[Start of section]

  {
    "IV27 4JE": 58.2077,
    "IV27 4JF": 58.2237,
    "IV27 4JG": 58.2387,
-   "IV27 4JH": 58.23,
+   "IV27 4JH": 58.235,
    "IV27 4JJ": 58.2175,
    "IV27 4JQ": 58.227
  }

[End of section]
[Start of section]

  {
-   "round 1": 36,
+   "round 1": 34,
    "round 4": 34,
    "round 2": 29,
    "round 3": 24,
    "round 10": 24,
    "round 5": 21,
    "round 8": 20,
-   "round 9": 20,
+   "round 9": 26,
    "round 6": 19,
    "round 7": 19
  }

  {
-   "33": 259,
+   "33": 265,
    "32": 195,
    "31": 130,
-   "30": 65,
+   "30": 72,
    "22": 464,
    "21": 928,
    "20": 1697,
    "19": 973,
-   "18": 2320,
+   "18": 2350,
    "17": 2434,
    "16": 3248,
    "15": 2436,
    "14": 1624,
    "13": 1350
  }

[End of section]

- Problem description: Using the records above, select and copy every line that has the word "round".

- Answer to this task:
-   "round 1": 36,
+   "round 1": 34,
    "round 4": 34,
    "round 2": 29,
    "round 3": 24,
    "round 10": 24,
    "round 5": 21,
    "round 8": 20,
-   "round 9": 20,
+   "round 9": 26,
    "round 6": 19,
    "round 7": 19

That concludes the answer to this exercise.